* Task:
Return all of the data exactly, omitting any images.

* Records provided:

::::

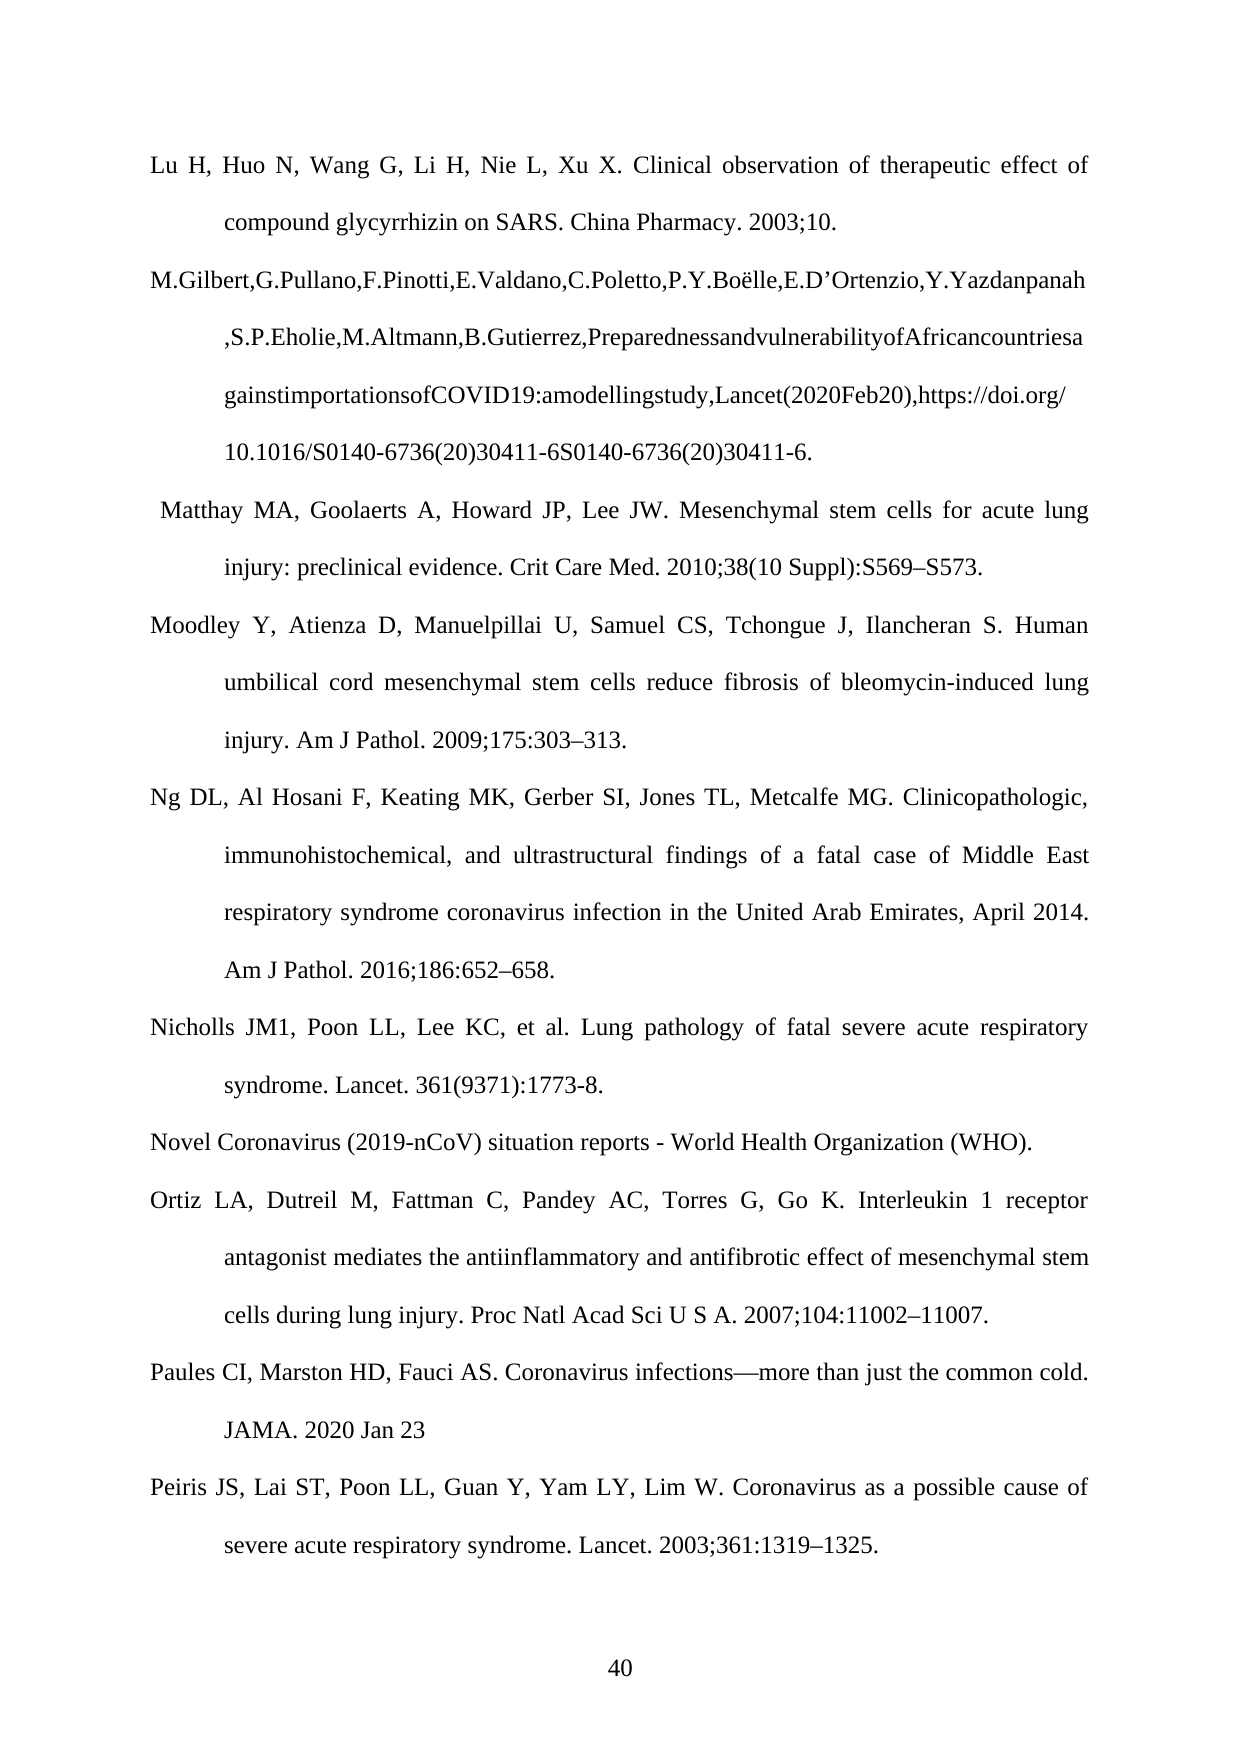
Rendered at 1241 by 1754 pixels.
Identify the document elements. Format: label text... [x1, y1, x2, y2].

text Lu H, Huo N, Wang G, Li H, Nie L, Xu X. Clinical observation of therapeutic effect of compound glycyrrhizin on SARS. China Pharmacy. 2003;10. [150, 150, 1090, 236]
text M.Gilbert,G.Pullano,F.Pinotti,E.Valdano,C.Poletto,P.Y.Boëlle,E.D’Ortenzio,Y.Yazdanpanah,S.P.Eholie,M.Altmann,B.Gutierrez,PreparednessandvulnerabilityofAfricancountriesagainstimportationsofCOVID19:amodellingstudy,Lancet(2020Feb20),https://doi.org/10.1016/S0140-6736(20)30411-6S0140-6736(20)30411-6. [150, 265, 1090, 466]
text Novel Coronavirus (2019-nCoV) situation reports - World Health Organization (WHO). [150, 1127, 1090, 1156]
text Matthay MA, Goolaerts A, Howard JP, Lee JW. Mesenchymal stem cells for acute lung injury: preclinical evidence. Crit Care Med. 2010;38(10 Suppl):S569–S573. [150, 495, 1090, 581]
text Ortiz LA, Dutreil M, Fattman C, Pandey AC, Torres G, Go K. Interleukin 1 receptor antagonist mediates the antiinflammatory and antifibrotic effect of mesenchymal stem cells during lung injury. Proc Natl Acad Sci U S A. 2007;104:11002–11007. [150, 1185, 1090, 1329]
text Ng DL, Al Hosani F, Keating MK, Gerber SI, Jones TL, Metcalfe MG. Clinicopathologic, immunohistochemical, and ultrastructural findings of a fatal case of Middle East respiratory syndrome coronavirus infection in the United Arab Emirates, April 2014. Am J Pathol. 2016;186:652–658. [150, 782, 1090, 984]
text Peiris JS, Lai ST, Poon LL, Guan Y, Yam LY, Lim W. Coronavirus as a possible cause of severe acute respiratory syndrome. Lancet. 2003;361:1319–1325. [150, 1472, 1090, 1559]
text Nicholls JM1, Poon LL, Lee KC, et al. Lung pathology of fatal severe acute respiratory syndrome. Lancet. 361(9371):1773-8. [150, 1012, 1090, 1099]
text Paules CI, Marston HD, Fauci AS. Coronavirus infections—more than just the common cold. JAMA. 2020 Jan 23 [150, 1357, 1090, 1444]
text Moodley Y, Atienza D, Manuelpillai U, Samuel CS, Tchongue J, Ilancheran S. Human umbilical cord mesenchymal stem cells reduce fibrosis of bleomycin-induced lung injury. Am J Pathol. 2009;175:303–313. [150, 610, 1090, 754]
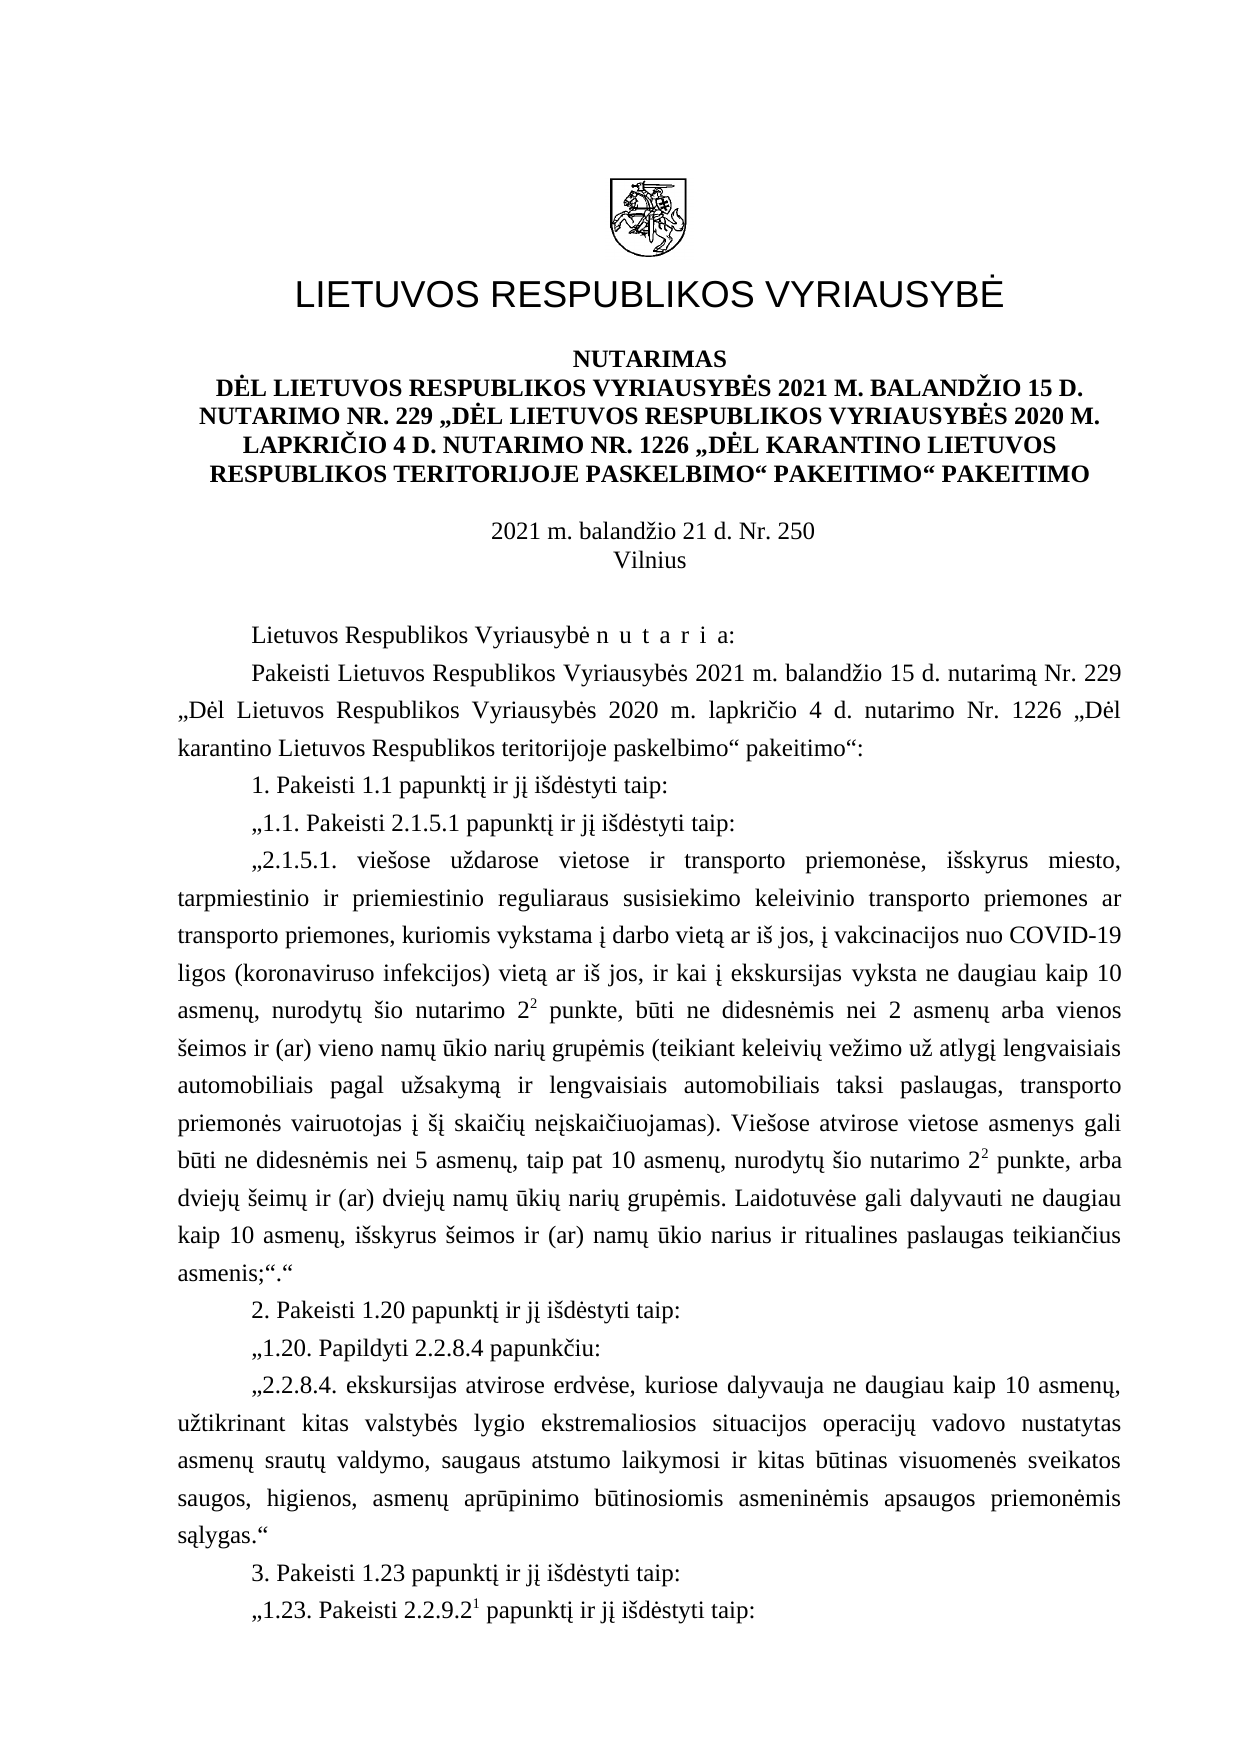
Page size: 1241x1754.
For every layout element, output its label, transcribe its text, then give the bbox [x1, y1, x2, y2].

::::

* Solved exercise:
Rendered at 1241 by 1754 pixels.
Identify the document elements. Format: label text... [x1, y1, x2, y2].

text Lu H, Huo N, Wang G, Li H, Nie L, Xu X. Clinical observation of therapeutic effect of compound glycyrrhizin on SARS. China Pharmacy. 2003;10. [150, 150, 1090, 236]
text M.Gilbert,G.Pullano,F.Pinotti,E.Valdano,C.Poletto,P.Y.Boëlle,E.D’Ortenzio,Y.Yazdanpanah,S.P.Eholie,M.Altmann,B.Gutierrez,PreparednessandvulnerabilityofAfricancountriesagainstimportationsofCOVID19:amodellingstudy,Lancet(2020Feb20),https://doi.org/10.1016/S0140-6736(20)30411-6S0140-6736(20)30411-6. [150, 265, 1090, 466]
text Novel Coronavirus (2019-nCoV) situation reports - World Health Organization (WHO). [150, 1127, 1090, 1156]
text Matthay MA, Goolaerts A, Howard JP, Lee JW. Mesenchymal stem cells for acute lung injury: preclinical evidence. Crit Care Med. 2010;38(10 Suppl):S569–S573. [150, 495, 1090, 581]
text Ortiz LA, Dutreil M, Fattman C, Pandey AC, Torres G, Go K. Interleukin 1 receptor antagonist mediates the antiinflammatory and antifibrotic effect of mesenchymal stem cells during lung injury. Proc Natl Acad Sci U S A. 2007;104:11002–11007. [150, 1185, 1090, 1329]
text Ng DL, Al Hosani F, Keating MK, Gerber SI, Jones TL, Metcalfe MG. Clinicopathologic, immunohistochemical, and ultrastructural findings of a fatal case of Middle East respiratory syndrome coronavirus infection in the United Arab Emirates, April 2014. Am J Pathol. 2016;186:652–658. [150, 782, 1090, 984]
text Peiris JS, Lai ST, Poon LL, Guan Y, Yam LY, Lim W. Coronavirus as a possible cause of severe acute respiratory syndrome. Lancet. 2003;361:1319–1325. [150, 1472, 1090, 1559]
text Nicholls JM1, Poon LL, Lee KC, et al. Lung pathology of fatal severe acute respiratory syndrome. Lancet. 361(9371):1773-8. [150, 1012, 1090, 1099]
text Paules CI, Marston HD, Fauci AS. Coronavirus infections—more than just the common cold. JAMA. 2020 Jan 23 [150, 1357, 1090, 1444]
text Moodley Y, Atienza D, Manuelpillai U, Samuel CS, Tchongue J, Ilancheran S. Human umbilical cord mesenchymal stem cells reduce fibrosis of bleomycin-induced lung injury. Am J Pathol. 2009;175:303–313. [150, 610, 1090, 754]
Page size: 1241x1754.
For every layout element, output its label, transcribe its text, then give the bbox [x1, y1, x2, y2].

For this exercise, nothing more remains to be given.